___ GIVEN DATA ___

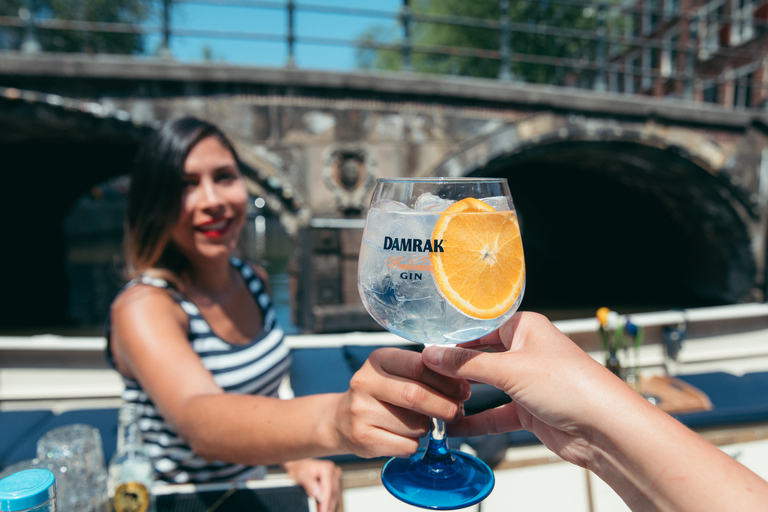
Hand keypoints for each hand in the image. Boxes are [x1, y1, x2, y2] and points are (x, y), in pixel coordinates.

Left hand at [282, 458, 341, 511]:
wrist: (300, 466)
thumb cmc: (300, 469)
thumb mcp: (301, 475)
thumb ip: (309, 484)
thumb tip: (317, 494)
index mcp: (327, 468)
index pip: (329, 488)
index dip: (326, 501)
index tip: (323, 511)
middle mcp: (334, 473)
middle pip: (334, 493)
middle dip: (328, 506)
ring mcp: (336, 479)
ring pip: (336, 497)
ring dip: (330, 506)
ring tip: (323, 511)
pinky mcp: (335, 485)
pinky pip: (335, 497)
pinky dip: (330, 504)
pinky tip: (325, 509)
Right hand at [335, 347, 470, 458]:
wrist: (341, 420)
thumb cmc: (380, 395)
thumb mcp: (396, 373)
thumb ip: (424, 373)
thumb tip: (462, 383)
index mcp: (378, 359)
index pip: (420, 366)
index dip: (447, 380)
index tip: (464, 389)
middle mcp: (365, 382)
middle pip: (416, 395)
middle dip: (445, 406)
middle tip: (457, 412)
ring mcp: (360, 411)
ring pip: (415, 424)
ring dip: (427, 428)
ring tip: (418, 423)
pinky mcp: (362, 438)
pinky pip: (406, 445)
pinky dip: (414, 444)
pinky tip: (404, 437)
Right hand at [421, 312, 639, 467]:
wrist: (605, 428)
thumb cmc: (570, 385)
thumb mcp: (510, 369)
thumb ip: (467, 364)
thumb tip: (433, 355)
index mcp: (525, 328)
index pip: (480, 327)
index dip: (453, 337)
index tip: (426, 347)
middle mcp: (526, 351)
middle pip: (480, 357)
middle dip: (454, 368)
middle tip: (423, 375)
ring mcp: (527, 382)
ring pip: (486, 387)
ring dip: (463, 395)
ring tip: (433, 399)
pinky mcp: (529, 411)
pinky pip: (495, 414)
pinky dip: (476, 421)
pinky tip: (454, 427)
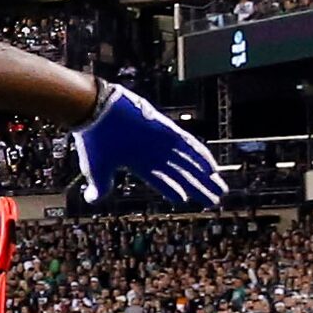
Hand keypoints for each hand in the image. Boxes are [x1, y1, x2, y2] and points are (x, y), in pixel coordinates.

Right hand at [73, 84, 226, 207]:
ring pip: (189, 163)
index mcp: (137, 161)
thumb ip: (100, 186)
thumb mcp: (95, 169)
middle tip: (214, 200)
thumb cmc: (92, 140)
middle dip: (198, 187)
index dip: (174, 190)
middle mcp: (153, 152)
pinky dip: (200, 157)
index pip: (161, 179)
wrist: (95, 112)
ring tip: (220, 190)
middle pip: (181, 173)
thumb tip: (91, 200)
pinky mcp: (166, 130)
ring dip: (206, 177)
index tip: (185, 200)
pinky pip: (189, 145)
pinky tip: (212, 170)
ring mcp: (161, 141)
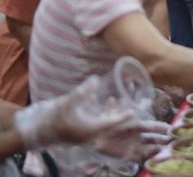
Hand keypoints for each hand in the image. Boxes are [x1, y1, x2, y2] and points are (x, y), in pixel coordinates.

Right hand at [13, 75, 135, 149]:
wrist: (36, 132)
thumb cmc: (52, 118)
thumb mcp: (67, 103)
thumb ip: (82, 91)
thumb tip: (95, 78)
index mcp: (91, 130)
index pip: (113, 123)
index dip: (124, 116)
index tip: (135, 110)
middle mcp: (92, 135)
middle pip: (113, 126)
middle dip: (122, 115)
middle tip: (132, 104)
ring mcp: (87, 135)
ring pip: (106, 125)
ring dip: (113, 114)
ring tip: (117, 100)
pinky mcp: (82, 133)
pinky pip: (99, 125)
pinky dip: (104, 115)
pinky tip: (104, 103)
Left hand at [94, 119, 169, 160]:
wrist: (94, 138)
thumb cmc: (107, 125)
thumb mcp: (116, 118)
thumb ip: (125, 115)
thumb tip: (135, 107)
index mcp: (137, 125)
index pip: (153, 126)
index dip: (162, 128)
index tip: (172, 129)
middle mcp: (138, 136)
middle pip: (154, 138)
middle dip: (163, 140)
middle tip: (172, 142)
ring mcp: (134, 146)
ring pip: (149, 149)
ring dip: (157, 151)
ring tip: (165, 153)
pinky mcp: (128, 155)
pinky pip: (140, 159)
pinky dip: (146, 160)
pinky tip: (153, 162)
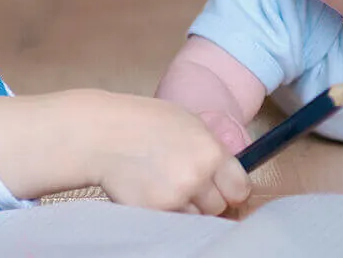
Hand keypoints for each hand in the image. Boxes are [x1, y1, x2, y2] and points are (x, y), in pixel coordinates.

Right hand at [91, 93, 251, 214]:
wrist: (101, 134)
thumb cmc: (142, 122)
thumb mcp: (187, 122)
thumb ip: (210, 147)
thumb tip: (227, 170)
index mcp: (211, 152)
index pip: (240, 188)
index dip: (232, 190)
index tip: (224, 190)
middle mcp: (198, 176)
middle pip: (218, 206)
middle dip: (206, 199)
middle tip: (186, 184)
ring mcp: (176, 196)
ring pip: (196, 217)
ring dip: (185, 206)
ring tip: (164, 185)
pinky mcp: (155, 212)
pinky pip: (172, 221)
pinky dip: (164, 212)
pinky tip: (150, 191)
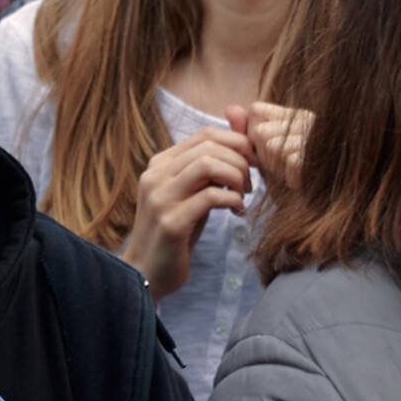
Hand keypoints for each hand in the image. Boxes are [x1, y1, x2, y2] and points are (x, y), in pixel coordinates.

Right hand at [120, 128, 251, 295]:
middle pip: (210, 146)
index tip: (252, 163)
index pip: (205, 134)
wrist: (148, 272)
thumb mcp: (193, 191)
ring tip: (242, 196)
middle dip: (241, 162)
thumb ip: (211, 164)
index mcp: (159, 164)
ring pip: (209, 165)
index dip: (238, 143)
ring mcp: (160, 198)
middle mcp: (155, 176)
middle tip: (249, 185)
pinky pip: (210, 197)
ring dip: (237, 178)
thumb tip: (240, 127)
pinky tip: (237, 212)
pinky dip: (232, 200)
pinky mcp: (171, 222)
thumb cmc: (177, 229)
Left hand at [238, 102, 312, 198]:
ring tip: (287, 176)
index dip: (252, 136)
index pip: (256, 110)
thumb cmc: (284, 181)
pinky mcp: (321, 153)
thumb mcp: (261, 154)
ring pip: (270, 144)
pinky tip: (297, 184)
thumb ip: (245, 130)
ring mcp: (316, 136)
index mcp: (295, 115)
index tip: (264, 154)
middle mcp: (309, 119)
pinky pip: (287, 160)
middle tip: (279, 170)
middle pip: (261, 130)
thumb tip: (230, 107)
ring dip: (273, 168)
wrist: (308, 210)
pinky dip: (287, 177)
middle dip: (262, 156)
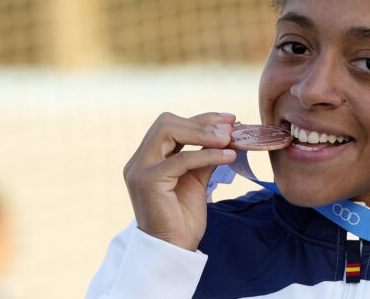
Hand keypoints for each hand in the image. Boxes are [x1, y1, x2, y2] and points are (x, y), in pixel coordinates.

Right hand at [122, 112, 235, 250]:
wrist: (173, 251)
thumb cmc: (183, 219)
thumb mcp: (196, 179)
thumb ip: (204, 156)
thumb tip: (227, 134)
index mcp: (147, 158)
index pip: (171, 125)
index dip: (201, 119)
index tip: (229, 119)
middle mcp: (138, 161)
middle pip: (166, 122)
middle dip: (201, 122)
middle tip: (231, 127)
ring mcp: (140, 170)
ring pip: (168, 132)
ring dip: (203, 133)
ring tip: (230, 138)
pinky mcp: (148, 182)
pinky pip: (181, 158)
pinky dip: (207, 154)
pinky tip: (229, 156)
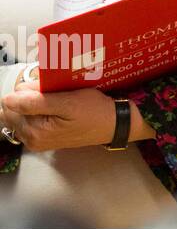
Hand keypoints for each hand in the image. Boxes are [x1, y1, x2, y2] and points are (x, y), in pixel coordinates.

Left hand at [0, 86, 117, 150]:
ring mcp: (36, 140)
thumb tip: (7, 99)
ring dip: (33, 104)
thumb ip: (35, 102)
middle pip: (12, 111)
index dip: (26, 91)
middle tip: (53, 93)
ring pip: (20, 114)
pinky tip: (55, 108)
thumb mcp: (68, 102)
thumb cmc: (95, 111)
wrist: (114, 124)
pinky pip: (29, 120)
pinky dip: (38, 111)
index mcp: (34, 132)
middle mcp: (31, 139)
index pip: (10, 104)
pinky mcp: (43, 138)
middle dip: (28, 98)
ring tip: (56, 100)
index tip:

___

In the data above, find each line that has the word "Left" and copy it out.

## EXERCISE ANSWER
Left hand at [282, 458, 341, 511]:
Left hand at [94, 119, 169, 160]:
Left hand at [238, 102, 312, 198]:
Left hand at [0, 86, 117, 150]:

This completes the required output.